Kachin Independence Army troops in Myitkyina, Kachin State, January 2008
Over the past few days details about the renewed civil war in northern Burma have come thick-and-fast.
The Kachin Independence Army (KIA) liaison office in Myitkyina has been closed. Heavy fighting has been reported across the eastern Kachin State. Bridges have been demolished on strategic roads in the Kachin State and also in northern Shan State. It seems likely that roaming KIA commandos played some role. Ultimatums are being issued. Reinforcements called. Fighters killed and injured. Bases and other strategic sites have been shelled.
And an eerie quiet has now reportedly descended over the battlefields as the prospect of more fierce fighting looms.
Nobody on the Kachin side was unprepared for renewed hostilities. Even after almost two decades of ceasefire “law and order” and “peace and development” there is a realistic awareness among the Kachin about the Burmese government and its priorities.

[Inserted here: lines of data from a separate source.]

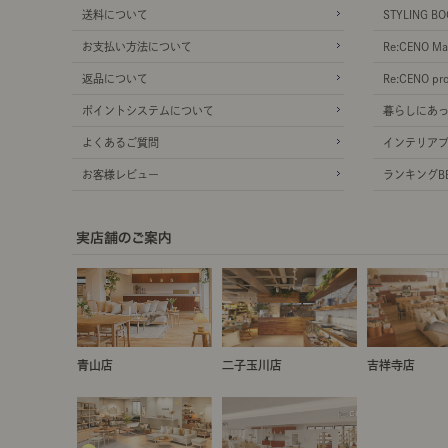
送料について
STYLING BO
お支払い方法について
Re:CENO Ma
返品について
Re:CENO pr
ポイントシステムについて
暮らしにあ
よくあるご質問
インテリア
お客様レビュー
ランキングBE
青山店
二子玉川店
吉祥寺店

When I was in the Kachin State earlier in 2011 “war talk” was thicker on the ground than ever before.
There was an almost unanimous expectation that this year would bring a new round of conflict.

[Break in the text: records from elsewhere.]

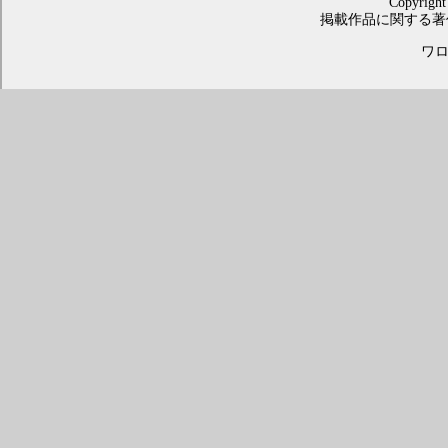
Copyright
掲載作品に関する著
ワロス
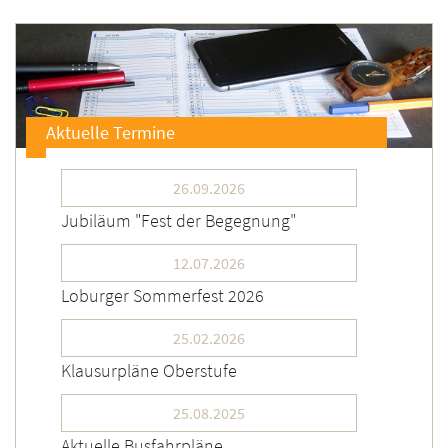
Aktuelle Termine
26.09.2026
Jubiläum "Fest der Begegnung"
12.07.2026
Loburger Sommerfest 2026
25.02.2026
Klausurpläne Oberstufe
25.08.2025
Aktuelle Busfahrpläne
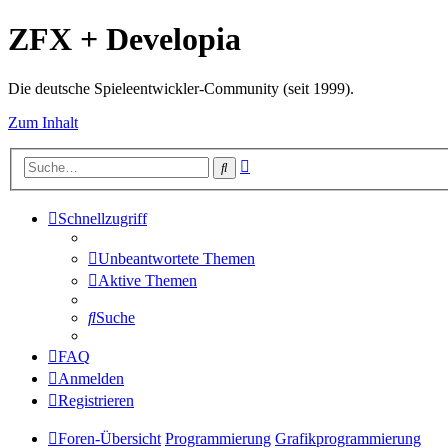
ZFX + Developia
Die deutsche Spieleentwickler-Community (seit 1999).
Zum Inhalt
Erweiterte
Suche
Suche
Schnellzugriff
Unbeantwortete Themen
Aktive Themen
Suche
FAQ
Anmelden
Registrieren
Foren-Übersicht
Programmierung
Grafikprogrammierung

The areas that have seen the heaviest fighting are difficult to access at the best of times, except if you duck across from the Chinese side of the border. And so information will only trickle out; independent confirmation of particular battle reports will be slow, and sometimes impossible.
The Kachin State as a whole must be on high alert and I expect that senior Burmese military commanders are sleeping somewhat uncomfortably with the knowledge that KIA fighters are mobile and determined. Earlier, somebody blew up a key bridge just outside Myitkyina and with this audacious raid signaled the capacity to attack deep into supposedly government-held territory.
This war has been a long time coming, and there will be long-term ramifications for the Kachin State regardless of the immediate outcome. Those ramifications will require continued scrutiny long after international media attention has moved on.
With this in mind — and not wanting to overly personalise what is a very difficult time for so many people in northern Burma — I should note that in May 2011 I presented a paper at the Burma/Myanmar Update held here at the Australian National University. That paper is titled “Returning fire? Kachin politics after the stalemates”. It outlines what I then saw as the highly precarious tilt of post-stalemate politics in northern Burma. It is currently being revised for the edited volume emerging from the Update. I will keep New Mandala readers informed of progress.
And, in the meantime, we all watch anxiously as war returns to the Kachin State.